Dopo più di due mesi l'unica cosa che la polizia era riuscita a trovare era stato il furgoncino vuoto, ma del conducente nessuna traccia. Ero così arrabbiato, volevo farmi giustizia da solo, ma non sapevo in che modo, e così il rancore cominciò a crescere sempre di più dentro il mio cuore. Alla fine non ero riuscito in niente, né a salvarle la vita né a darle giustizia, l'unica cosa che mi restava da fare era adempiere alla scelta che avevo fatto, cioè di diventare medico, così da poter salvare la vita di qualcun altro.

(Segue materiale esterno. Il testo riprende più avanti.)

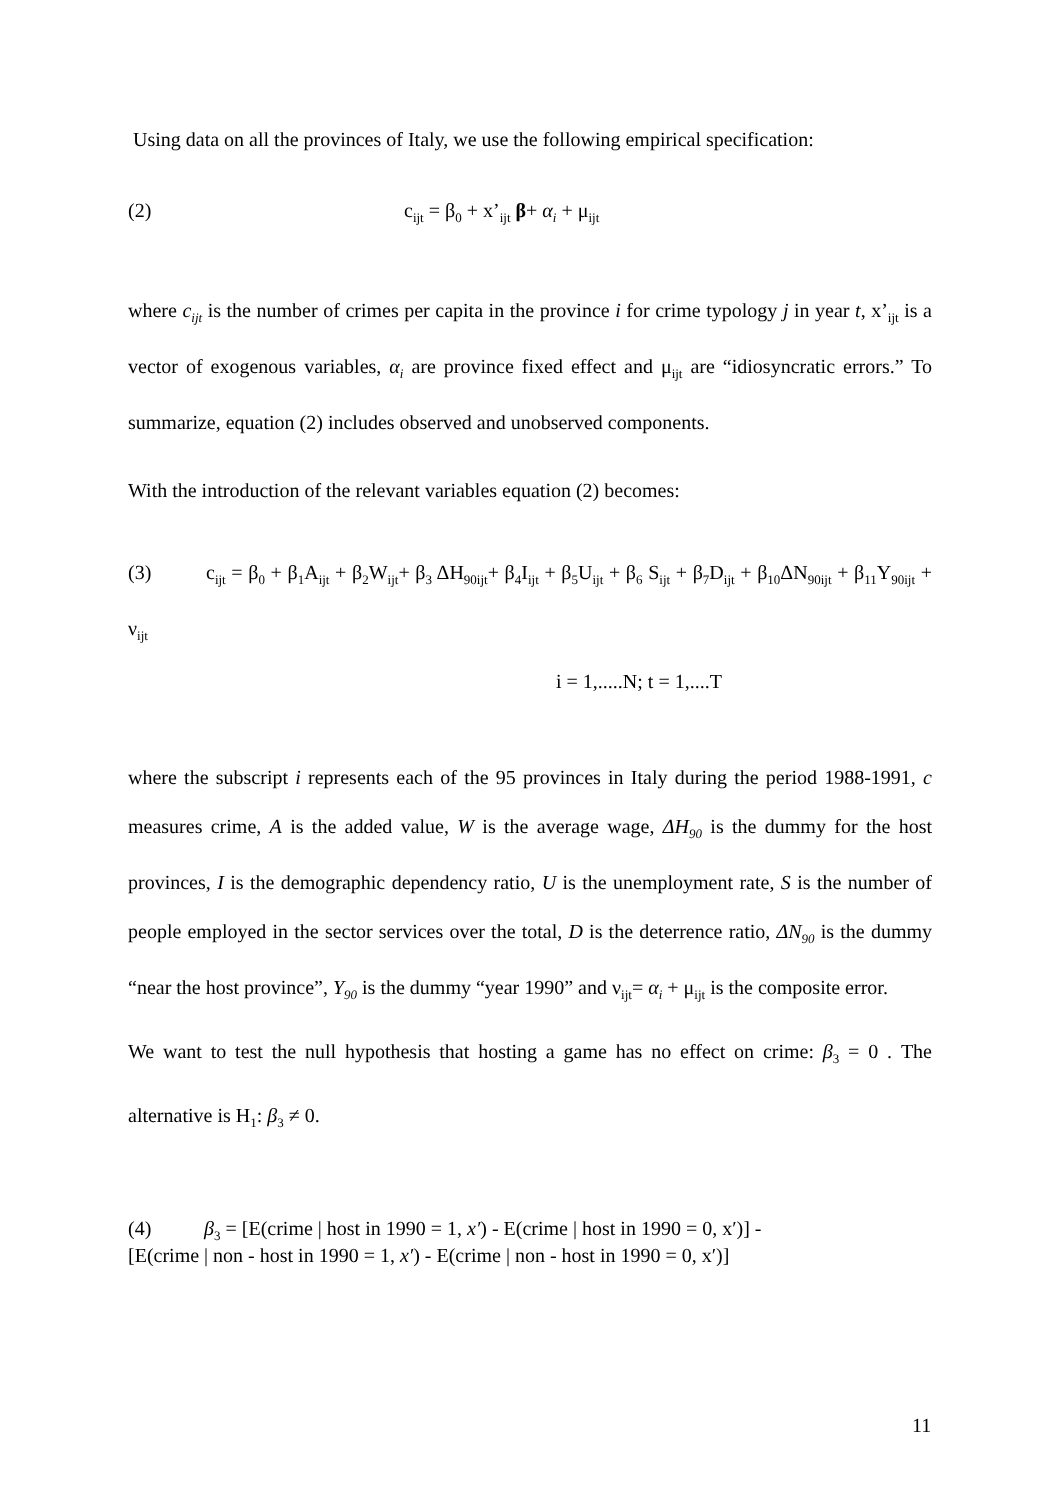Using data on all the provinces of Italy, we use the following empirical specification:
(2) c<sub>ijt</sub> = β<sub>0</sub> + x’<sub>ijt</sub> β+ α<sub>i</sub> + μ<sub>ijt</sub>
where c<sub>ijt</sub> is the number of crimes per capita in the province i for crime typology j in year t, x’<sub>ijt</sub> is a vector of exogenous variables, α<sub>i</sub> are province fixed effect and μ<sub>ijt</sub> are “idiosyncratic errors.” To summarize, equation (2) includes observed and unobserved components.
With the introduction of the relevant variables equation (2) becomes:
(3) c<sub>ijt</sub> = β<sub>0</sub> + β<sub>1</sub>A<sub>ijt</sub> + β<sub>2</sub>W<sub>ijt</sub>+ β<sub>3</sub> ΔH<sub>90ijt</sub>+ β<sub>4</sub>I<sub>ijt</sub> + β<sub>5</sub>U<sub>ijt</sub> + β<sub>6</sub> S<sub>ijt</sub> + β<sub>7</sub>D<sub>ijt</sub> + β<sub>10</sub>ΔN<sub>90ijt</sub> + β<sub>11</sub>Y<sub>90ijt</sub> + ν<sub>ijt</sub>
i = 1,.....N; t = 1,....T
where the subscript i represents each of the 95 provinces in Italy during the period 1988-1991, c measures crime, A is the added value, W is the average wage, ΔH<sub>90</sub> is the dummy for the host provinces, I is the demographic dependency ratio, U is the unemployment rate, S is the number of people employed in the sector services over the total, D is the deterrence ratio, ΔN<sub>90</sub> is the dummy “near the host province”, Y<sub>90</sub> is the dummy “year 1990” and ν<sub>ijt</sub>= α<sub>i</sub> + μ<sub>ijt</sub> is the composite error.
We want to test the null hypothesis that hosting a game has no effect on crime: β<sub>3</sub> = 0 . The alternative is H<sub>1</sub>: β<sub>3</sub> ≠ 0.
(4) β<sub>3</sub> = [E(crime | host in 1990 = 1, x′) - E(crime | host in 1990 = 0, x′)] -
[E(crime | non - host in 1990 = 1, x′) - E(crime | non - host in 1990 = 0, x′)]
11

Quando finalmente il flusso di pensieri si arrestò giacevo sul letto a fare i conti con quel poco di sanità mentale che mi era rimasta. Erano passati cinque anni da quella storia ma non mi ero mai reso conto di quanto l'odio per quell'uomo e quello che aveva fatto avevano scavato dentro di me ed erano rimasti lì in attesa fino a ieri notte, quando finalmente avevo ottenuto vendetta, giustizia. Strinsi forte i pugni e mi ritrovai qualcosa di soffice tra le dita annerite, mi misi a sedere sul letto e la vidi, la sciarpa verde. Shina comparve al mio fianco e cominciò ad osservarla con curiosità. Credo fosse stata proprio lei a portarla fin lì, tra le mie mani, per farmi ricordare ciò che credevo di aver dimenticato. –Quella sciarpa non rappresentava solo il tuo desiderio, quello che scrivesti quella sera sul tanzaku, quella sciarpa era il ricordo della vendetta, il simbolo della tua rabbia. Se l'hai tenuto con te non l'hai fatto solo per ricordarti di diventare un medico, ma anche di dare giustizia a quella ragazza. Non te ne eri reso conto, vero?- mi chiese con voce sicura. In quel momento vidi crollare tutte le mie certezze, tutto il mio mondo. Anche se non volevo ammetterlo con me stesso quello che aveva detto Shina era vero, come era anche vero che finalmente mi sentivo appagato, ero riuscito nel mio intento. –A quanto pare mi conosci davvero bene... sai meglio di me chi sono io...-. Dissi con un filo di voce e strinsi ancora più forte la sciarpa tra le mani. Shina annuì soddisfatta e poi scomparve, lasciandomi di nuovo ai mie pensieri.